Tugu Golong Gilig diapit oleh dua desa, yaitu Pingit (menyimpan) di Barat dan Gondolayu (bau mayat) di timur. Penamaan ini memiliki arti bahwa ketika manusia hendak memulai perjalanan menuju Sang Pencipta, maka yang pertama perlu dilakukan adalah meninggalkan hal-hal yang berbau busuk.

Dari Tugu Golong Gilig ke selatan, terbentang jalan yang dinamai Jalan Margatama yang berarti jalan menuju keutamaan. Selanjutnya adalah Jalan Maliabara (Jalan Malioboro) yang berarti penggunaan “obor” penerang, yaitu ajaran para wali. Ke selatan lagi terdapat Jalan Margamulya yang berarti jalan menuju kemuliaan. Untuk menuju ke sana, manusia harus bisa mengusir (ngurak) nafsu-nafsu yang buruk. Karena itu jalan berikutnya dinamai Jalan Pangurakan.

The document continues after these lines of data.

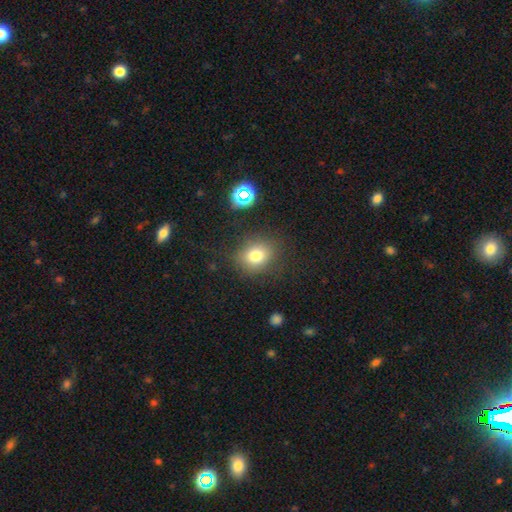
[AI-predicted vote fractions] Morphology: type=smooth (76%); roundness=round (64%); merging=none (81%).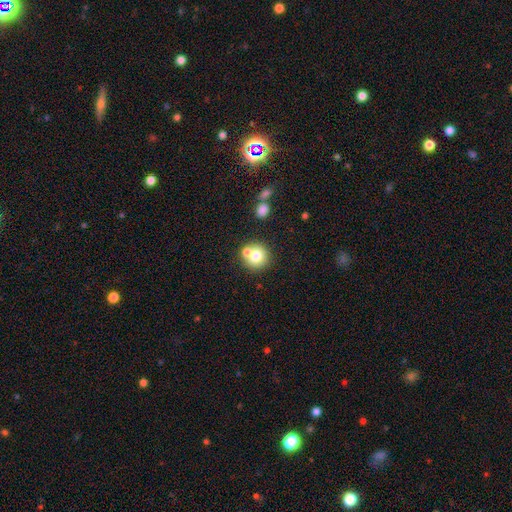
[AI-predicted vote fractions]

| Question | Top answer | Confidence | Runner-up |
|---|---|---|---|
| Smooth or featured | smooth | 73% | featured or disk (16%) |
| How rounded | round | 90% | in between (9%) |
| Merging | none | 58% | merger (31%) |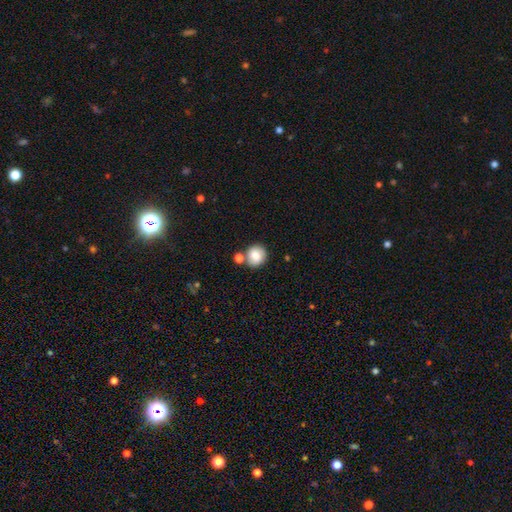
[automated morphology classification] Q: Smooth or featured?
A: smooth (81%); runner-up: featured or disk (10%)
Q: How rounded?
A: round (86%); runner-up: in between (13%)
Q: Merging?
A: none (67%); runner-up: merger (18%)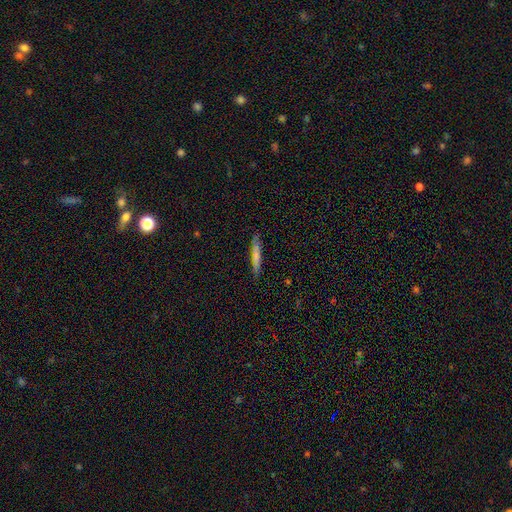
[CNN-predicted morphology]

Sepanjang tepian Jalan Margatama hingga Jalan Margamulya ditanami pohon asam (asem) dan pohon gayam. Pohon asam melambangkan sengsem (ketertarikan) dan gayam melambangkan ayom (ketenangan). Maknanya, orang yang melewati jalanan sarat pesan kemuliaan tersebut akan merasa senang atau tertaik dan tenang atau nyaman. 

Jalan yang membentang dari tugu ke arah selatan akan berhenti di Alun-Alun Utara. Alun-alun diambil dari kata alun (ombak), menggambarkan berbagai gelombang yang dihadapi manusia sebelum kembali kepada Penciptanya. Gambaran ombak ini diwujudkan dalam bentuk pasir yang mengelilingi area Alun-Alun Utara.

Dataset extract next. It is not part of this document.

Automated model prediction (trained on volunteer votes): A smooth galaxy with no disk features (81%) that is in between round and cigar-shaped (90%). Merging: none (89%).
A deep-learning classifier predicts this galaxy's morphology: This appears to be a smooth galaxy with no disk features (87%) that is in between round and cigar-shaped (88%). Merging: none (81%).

Lebih ke selatan lagi, terdapat area Siti Hingil Lor. Di area tersebut terdapat pohon gayam, kepel (Stelechocarpus burahol), dan kemuning (Murraya paniculata). Pohon kepel dimaknai sebagai tangan yang mengepal, melambangkan tekad dan kemauan untuk bekerja sebagai manusia dewasa. Pohon kemuning dimaknai sebagai ning yang berarti keheningan sebagai lambang kesucian dan pikiran yang jernih.

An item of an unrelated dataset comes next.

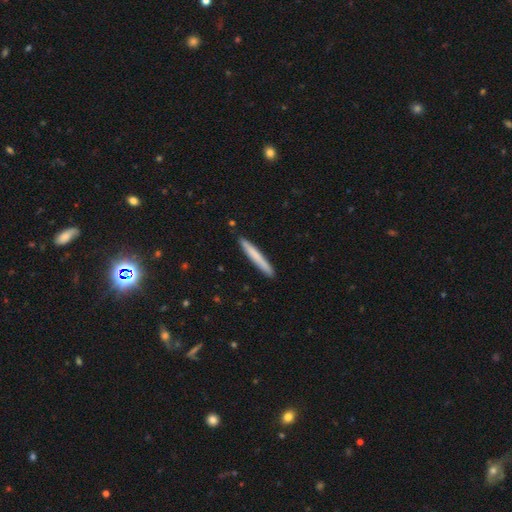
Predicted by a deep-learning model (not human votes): Smooth or featured? Predicted: smooth (p=0.72). How rounded? Predicted: cigar-shaped (p=0.97). Merging? Predicted: none (p=0.90).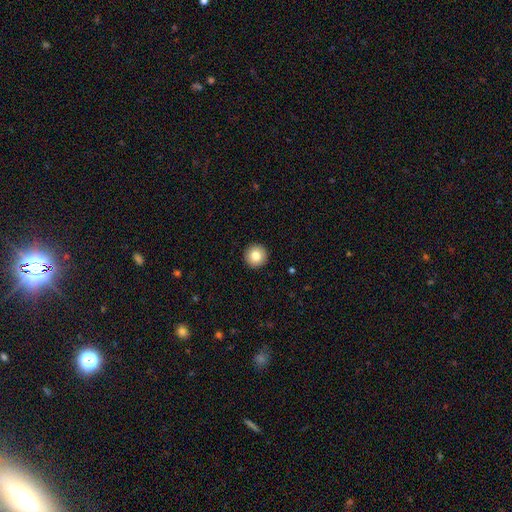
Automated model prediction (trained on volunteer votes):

Setelah itu, perjalanan dilanjutkan kembali menuju area Kamandhungan Lor atau yang lebih dikenal dengan sebutan pelataran Keben. Disebut demikian karena di area ini terdapat pohon keben (Barringtonia asiatica) yang bermakna tangkeben atau menutup. Bahwa dalam usia senja, perjalanan manusia harus bisa menutup segala tingkah laku yang kurang elok. Selanjutnya, area berikutnya adalah pelataran Srimanganti. Di area tersebut terdapat Bangsal Trajumas. Traju berarti timbangan, dan mas berarti logam mulia. Bangsal ini melambangkan bahwa manusia akan ditimbang amal baik dan buruknya di alam penantian (manganti) menuju keabadian.  

Alam abadi di Keraton Yogyakarta diwakili dengan pelita Kiai dan Nyai Wiji yang disimpan di Gedhong Prabayaksa, kompleks Kedhaton. Kedua pelita itu dijaga hingga tidak pernah padam sejak masa Sri Sultan Hamengku Buwono I sampai sekarang. Apinya diambil dari sumber api abadi Mrapen. 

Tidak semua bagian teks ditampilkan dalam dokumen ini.